Work order
Convert the lines into a Markdown table with the columns Row and Text, starting at the first line of the records and ending at the line containing "Explore eVi", skipping blank lines and leaving out the pictures.

[Page images and extracted text]
------------------------------------------------------------------------
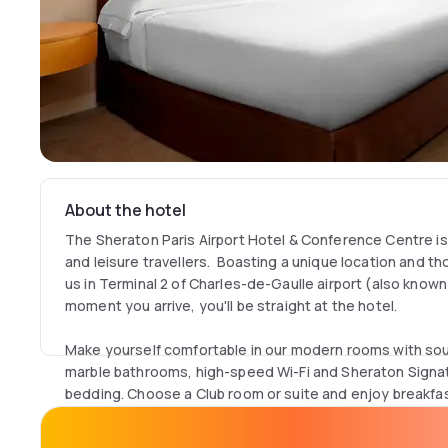
About the hotel
The Sheraton Paris Airport Hotel & Conference Centre is
and leisure travellers. Boasting a unique location and thoug
us in Terminal 2 of Charles-de-Gaulle airport (also known
moment you arrive, you'll be straight at the hotel.
Make yourself comfortable in our modern rooms with s
marble bathrooms, high-speed Wi-Fi and Sheraton Signa
bedding. Choose a Club room or suite and enjoy breakfast
Club Lounge.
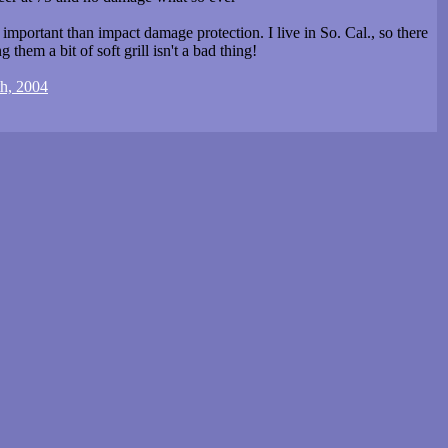
mportant than impact damage protection. I live in So. Cal., so there
 them a bit of soft grill isn't a bad thing!
th, 2004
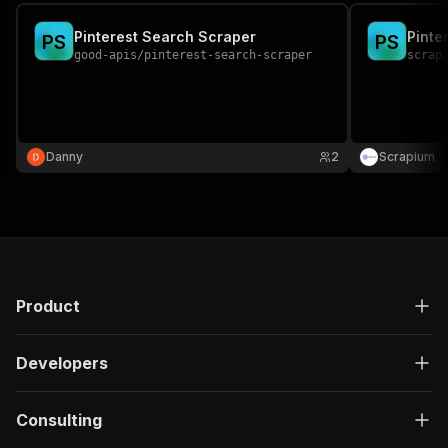
Pinterest Search Scraper
Pinte
P
S
P
S
good-apis
/
pinterest-search-scraper
scrap
Danny
2
Scrapium
Product
Developers
Consulting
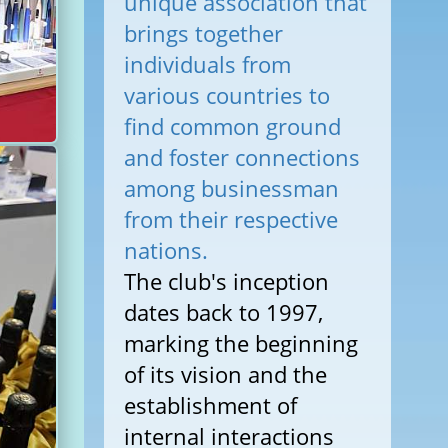
unique association that
brings together
individuals from
various countries to
find common ground
and foster connections
among businessman
from their respective
nations.
The club's inception
dates back to 1997,
marking the beginning
of its vision and the
establishment of
internal interactions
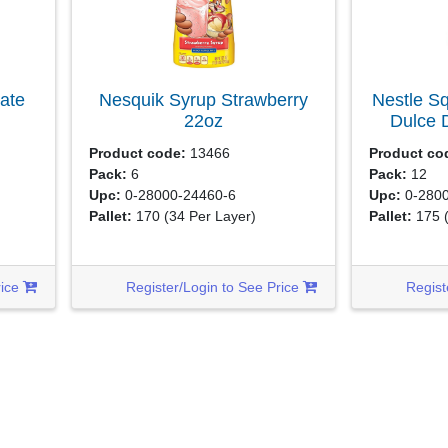
ate
Nesquik Syrup Strawberry
Nestle S
22oz
Dulce 
Product code:
13466
Product co
Pack:
6
Pack:
12
Upc:
0-28000-24460-6
Upc:
0-2800
Pallet:
170
(34 Per Layer)
Pallet:
175
rice
Register/Login to See Price
Regist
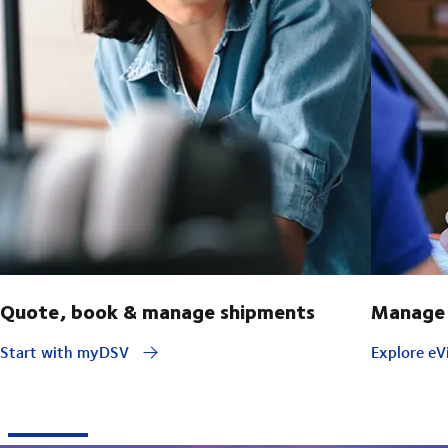
Quote, book & manage shipments
Manage 
Start with myDSV
Explore eVi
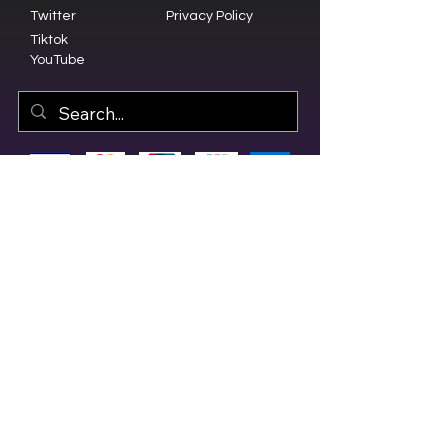
Twitter
Privacy Policy
Tiktok
YouTube
© 2023 by Olive Branch Church.
Design by
RD Creative Firm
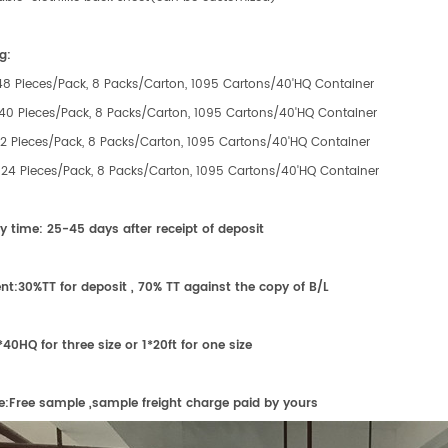
g:
:48 Pieces/Pack, 8 Packs/Carton, 1095 Cartons/40'HQ Container
:40 Pieces/Pack, 8 Packs/Carton, 1095 Cartons/40'HQ Container
:32 Pieces/Pack, 8 Packs/Carton, 1095 Cartons/40'HQ Container
e:24 Pieces/Pack, 8 Packs/Carton, 1095 Cartons/40'HQ Container
ry time:
25-45 days after receipt of
deposit
nt:
30%TT for deposit , 70% TT against the copy of B/L
*40HQ for
three
size or 1*20ft for
one
size
e:
F
ree sample ,sample freight charge paid by yours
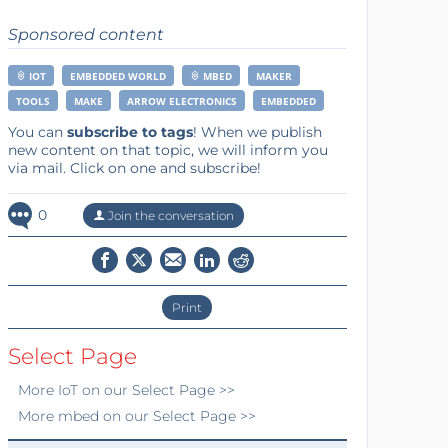
Sponsored content
IOT
EMBEDDED WORLD
MBED
MAKER
TOOLS
MAKE
ARROW ELECTRONICS
EMBEDDED
You can
subscribe to tags
! When we publish
new content on that topic, we will inform you
via mail. Click on one and subscribe!
0
Join the conversation
Print
Select Page
More
IoT
on our Select Page >>
More
mbed
on our Select Page >>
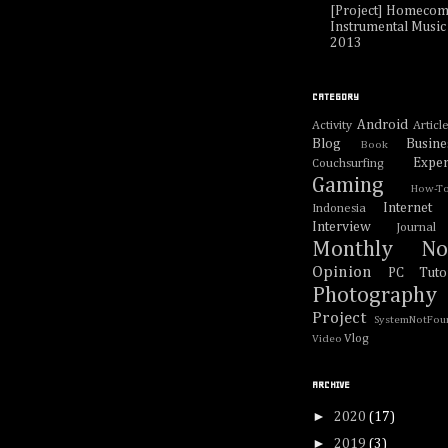
[Project] Homecom
Instrumental Music 
2013
CATEGORY
Android
Activity
Articl
Blog
Busine
Book
Exper
Couchsurfing
Gaming
How-T
Internet
Indonesia
Interview
Journal
Monthly No
Opinion
PC Tutor
Photography
Project
SystemNotFou
Vlog
Video
ARCHIVE
►
2020
(17)
►
2019
(3)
------------------------------------------------------------------------
Result below
| Row | Text |
|---|---|
| 1 | About the hotel |
| 2 | The Sheraton Paris Airport Hotel & Conference Centre is |
| 3 | and leisure travellers. Boasting a unique location and thoug |
| 4 | us in Terminal 2 of Charles-de-Gaulle airport (also known |
| 5 | moment you arrive, you'll be straight at the hotel. |
| 6 | Make yourself comfortable in our modern rooms with s |
| 7 | marble bathrooms, high-speed Wi-Fi and Sheraton Signa |
| 8 | bedding. Choose a Club room or suite and enjoy breakfast |
| 9 | Club Lounge. |
| 10 | mportant than impact damage protection. I live in So. Cal., so there |
| 11 |  them a bit of soft grill isn't a bad thing! |
| 12 | th, 2004 |
| 13 | Pinterest Search Scraper |
| 14 | Pinte |
| 15 | P |
| 16 | S |
| 17 | P |
| 18 | S |
| 19 | good-apis |
| 20 | / |
| 21 | pinterest-search-scraper |
| 22 | scrap |
| 23 | Danny |
| 24 | 2 |
| 25 | Scrapium |
| 26 | Product |
| 27 | Developers |
| 28 | Consulting |
| 29 | unique association that |
| 30 | brings together |
| 31 | individuals from |
| 32 | various countries to |
| 33 | find common ground |
| 34 | and foster connections |
| 35 | among businessman |
| 36 | from their respective |
| 37 | nations. |
| 38 | The club's inception |
| 39 | dates back to 1997, |
| 40 | marking the beginning |
| 41 | of its vision and the |
| 42 | establishment of |
| 43 | internal interactions |
| 44 | ate |
| 45 | Nesquik Syrup Strawberry |
| 46 | Nestle S |
| 47 | 22oz |
| 48 | Dulce  |
| 49 | Product code: |
| 50 | 13466 |
| 51 | Product co |
| 52 | Pack: |
| 53 | 6 |
| 54 | Pack: |
| 55 | 12 |
| 56 | Upc: |
| 57 | 0-28000-24460-6 |
| 58 | Upc: |
| 59 | 0-2800 |
| 60 | Pallet: |
| 61 | 170 |
| 62 | (34 Per Layer) |
| 63 | Pallet: |
| 64 | 175 |
| 65 | rice |
| 66 | Register/Login to See Price |
| 67 | Regist |
| 68 | Quote, book & manage shipments |
| 69 | Manage  |
| 70 | Start with myDSV |
| 71 | Explore eVi |